What Is a Transaction in SQL? The Simplest Explanation You’ll Ever Read
Transactions are one of those things every developer uses, but very few can clearly explain. Here’s the easiest way to understand it: a transaction is a group of SQL statements that succeed or fail together.
Think of it like writing an email. You don’t send each sentence individually — you draft everything, review it, and only then hit Send. Until you hit send, nothing becomes “official.”
The 4 Rules Every Transaction Must Follow (ACID)
Every database transaction follows the famous ACID properties:
- Atomicity — all or nothing; no half-failed changes
- Consistency — the database moves from one valid state to another
- Isolation — your changes don’t interfere with others mid-transaction
- Durability — once committed, it’s safely stored
If you only remember one thing, remember Atomicity: everything commits, or nothing does!

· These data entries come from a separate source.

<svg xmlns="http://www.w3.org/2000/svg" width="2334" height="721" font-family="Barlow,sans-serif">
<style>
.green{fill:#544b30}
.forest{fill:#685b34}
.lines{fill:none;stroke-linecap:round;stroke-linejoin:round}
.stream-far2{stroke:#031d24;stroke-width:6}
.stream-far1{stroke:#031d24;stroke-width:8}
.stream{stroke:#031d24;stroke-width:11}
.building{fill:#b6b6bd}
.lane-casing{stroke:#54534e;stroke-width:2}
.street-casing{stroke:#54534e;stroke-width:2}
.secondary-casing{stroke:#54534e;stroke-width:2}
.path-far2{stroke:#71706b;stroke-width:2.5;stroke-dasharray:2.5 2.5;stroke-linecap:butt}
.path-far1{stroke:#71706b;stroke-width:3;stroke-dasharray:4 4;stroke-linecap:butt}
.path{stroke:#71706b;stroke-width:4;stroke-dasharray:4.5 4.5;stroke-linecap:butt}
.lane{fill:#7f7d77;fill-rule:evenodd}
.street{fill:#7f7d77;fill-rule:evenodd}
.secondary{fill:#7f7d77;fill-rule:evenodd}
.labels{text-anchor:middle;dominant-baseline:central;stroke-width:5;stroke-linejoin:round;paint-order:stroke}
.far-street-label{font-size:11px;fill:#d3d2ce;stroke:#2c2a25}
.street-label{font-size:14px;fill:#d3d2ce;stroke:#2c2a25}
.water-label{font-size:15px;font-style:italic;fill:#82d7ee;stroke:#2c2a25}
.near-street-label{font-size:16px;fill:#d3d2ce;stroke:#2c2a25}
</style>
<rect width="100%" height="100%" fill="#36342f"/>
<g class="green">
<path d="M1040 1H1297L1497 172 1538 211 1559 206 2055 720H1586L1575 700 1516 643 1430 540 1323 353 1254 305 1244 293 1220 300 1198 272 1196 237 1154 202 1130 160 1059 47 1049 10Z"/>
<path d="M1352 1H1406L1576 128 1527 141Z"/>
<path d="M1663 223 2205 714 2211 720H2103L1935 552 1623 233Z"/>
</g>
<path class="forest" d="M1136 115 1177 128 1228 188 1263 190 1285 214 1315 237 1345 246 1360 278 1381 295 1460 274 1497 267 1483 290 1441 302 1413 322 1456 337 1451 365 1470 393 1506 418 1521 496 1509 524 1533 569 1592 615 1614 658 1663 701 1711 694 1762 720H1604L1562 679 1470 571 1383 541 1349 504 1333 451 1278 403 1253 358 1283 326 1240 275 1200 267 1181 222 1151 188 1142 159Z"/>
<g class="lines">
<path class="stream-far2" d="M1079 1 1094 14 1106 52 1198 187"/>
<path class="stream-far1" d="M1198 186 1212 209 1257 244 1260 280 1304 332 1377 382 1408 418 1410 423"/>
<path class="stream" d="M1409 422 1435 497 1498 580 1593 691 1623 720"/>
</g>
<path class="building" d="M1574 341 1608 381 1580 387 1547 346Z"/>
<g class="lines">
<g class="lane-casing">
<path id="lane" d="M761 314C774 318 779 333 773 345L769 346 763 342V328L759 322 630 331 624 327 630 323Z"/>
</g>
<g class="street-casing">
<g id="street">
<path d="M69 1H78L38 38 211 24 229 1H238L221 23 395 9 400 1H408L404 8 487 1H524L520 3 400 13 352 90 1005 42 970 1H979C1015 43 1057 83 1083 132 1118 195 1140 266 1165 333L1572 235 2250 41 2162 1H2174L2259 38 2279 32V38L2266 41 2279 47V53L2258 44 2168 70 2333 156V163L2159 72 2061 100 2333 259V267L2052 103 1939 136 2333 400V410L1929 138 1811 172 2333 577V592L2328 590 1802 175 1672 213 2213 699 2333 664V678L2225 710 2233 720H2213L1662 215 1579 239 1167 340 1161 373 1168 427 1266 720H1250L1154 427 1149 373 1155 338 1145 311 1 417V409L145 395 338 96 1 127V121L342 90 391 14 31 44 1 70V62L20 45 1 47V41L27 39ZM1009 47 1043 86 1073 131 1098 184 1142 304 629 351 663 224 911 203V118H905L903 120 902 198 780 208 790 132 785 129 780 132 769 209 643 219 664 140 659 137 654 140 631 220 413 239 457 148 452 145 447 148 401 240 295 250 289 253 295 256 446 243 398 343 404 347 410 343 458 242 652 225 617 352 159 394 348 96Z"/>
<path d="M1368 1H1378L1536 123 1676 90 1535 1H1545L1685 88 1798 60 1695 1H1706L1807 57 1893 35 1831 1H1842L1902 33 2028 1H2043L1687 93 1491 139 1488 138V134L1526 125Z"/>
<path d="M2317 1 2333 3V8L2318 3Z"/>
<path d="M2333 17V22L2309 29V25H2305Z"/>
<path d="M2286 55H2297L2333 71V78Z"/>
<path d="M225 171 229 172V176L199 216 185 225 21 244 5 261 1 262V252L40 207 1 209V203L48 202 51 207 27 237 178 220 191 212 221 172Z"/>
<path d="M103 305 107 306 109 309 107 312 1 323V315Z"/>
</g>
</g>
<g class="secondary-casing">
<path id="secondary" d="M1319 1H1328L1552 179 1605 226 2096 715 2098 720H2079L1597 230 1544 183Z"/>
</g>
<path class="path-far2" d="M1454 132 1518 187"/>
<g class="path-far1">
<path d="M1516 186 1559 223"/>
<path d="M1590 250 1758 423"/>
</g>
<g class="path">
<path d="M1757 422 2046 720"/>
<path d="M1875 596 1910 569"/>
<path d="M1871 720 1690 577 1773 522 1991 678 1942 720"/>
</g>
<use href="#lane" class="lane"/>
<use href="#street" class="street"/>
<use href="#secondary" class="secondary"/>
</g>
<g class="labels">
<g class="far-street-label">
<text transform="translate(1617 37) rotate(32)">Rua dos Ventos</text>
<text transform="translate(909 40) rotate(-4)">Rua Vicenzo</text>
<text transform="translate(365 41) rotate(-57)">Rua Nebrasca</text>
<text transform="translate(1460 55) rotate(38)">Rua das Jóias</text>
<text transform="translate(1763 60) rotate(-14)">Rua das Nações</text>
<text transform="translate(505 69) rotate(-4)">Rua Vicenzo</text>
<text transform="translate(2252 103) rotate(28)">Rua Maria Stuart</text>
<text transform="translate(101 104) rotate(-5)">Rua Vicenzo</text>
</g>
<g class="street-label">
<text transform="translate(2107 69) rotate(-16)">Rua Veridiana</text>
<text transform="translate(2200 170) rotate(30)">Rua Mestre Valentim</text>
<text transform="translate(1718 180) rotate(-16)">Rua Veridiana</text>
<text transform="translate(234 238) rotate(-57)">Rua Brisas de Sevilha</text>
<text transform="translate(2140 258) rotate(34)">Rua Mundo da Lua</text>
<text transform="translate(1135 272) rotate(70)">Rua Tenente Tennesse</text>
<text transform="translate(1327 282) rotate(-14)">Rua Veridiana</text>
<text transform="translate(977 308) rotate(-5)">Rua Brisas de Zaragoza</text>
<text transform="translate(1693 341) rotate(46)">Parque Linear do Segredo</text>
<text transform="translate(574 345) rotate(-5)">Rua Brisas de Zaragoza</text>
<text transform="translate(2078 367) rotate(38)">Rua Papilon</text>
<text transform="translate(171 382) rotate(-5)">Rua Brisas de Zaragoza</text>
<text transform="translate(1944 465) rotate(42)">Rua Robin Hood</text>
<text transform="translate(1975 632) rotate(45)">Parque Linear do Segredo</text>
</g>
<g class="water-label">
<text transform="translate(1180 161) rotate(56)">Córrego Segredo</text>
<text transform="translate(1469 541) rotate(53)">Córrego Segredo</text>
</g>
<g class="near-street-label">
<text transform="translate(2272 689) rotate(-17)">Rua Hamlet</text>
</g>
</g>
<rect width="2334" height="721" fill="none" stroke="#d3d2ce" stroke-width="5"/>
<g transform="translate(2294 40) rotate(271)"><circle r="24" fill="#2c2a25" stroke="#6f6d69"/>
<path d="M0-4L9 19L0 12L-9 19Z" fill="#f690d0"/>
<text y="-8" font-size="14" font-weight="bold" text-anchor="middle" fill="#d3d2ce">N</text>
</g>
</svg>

Starting, Committing, and Rolling Back
Begin a transaction:
BEGIN;
Do your work:
UPDATE account SET balance = balance - 50 WHERE account_id = 1;
UPDATE account SET balance = balance + 50 WHERE account_id = 2;
Make it official:
COMMIT;
Or undo everything:
ROLLBACK;
Commit = “Looks good, save it.” Rollback = “Pretend this never happened.”
Real-World Example from the Pagila Database
Here’s a simple example using the Pagila sample database. Let’s say we want to update an actor’s first and last name together (or not at all).
BEGIN;
UPDATE actor
SET first_name = 'JOHNNY'
WHERE actor_id = 12;
UPDATE actor
SET last_name = 'BANANAS'
WHERE actor_id = 12;
COMMIT;
If the second update fails for any reason, you just issue ROLLBACK and both changes vanish. No partially-updated actors named JOHNNY-something stuck in the database.
Autocommit: The Thing Most Developers Forget
Most SQL clients (psql, DBeaver, PgAdmin) default to autocommit mode. That means every single statement automatically commits unless you explicitly start a transaction.
So if you want the safety of a transaction, you must run BEGIN yourself.
When Should You Use Transactions?
Always use a transaction when multiple statements must succeed together:
- Transferring money between accounts
- Inserting into multiple related tables
- Updating several rows that must stay in sync
- Performing a batch update you might want to undo
If you’ve ever done a large UPDATE and prayed nothing goes wrong — yes, that should have been inside a transaction.
Conclusion
Transactions are simple once you get the idea: they let you treat multiple SQL statements as one logical unit. Start with BEGIN, make your changes, then choose COMMIT or ROLLBACK.
The more you work with them, the more you’ll wonder how anyone builds reliable systems without them. And if you want to go deeper — isolation levels, locks, MVCC — I’ve got more articles coming.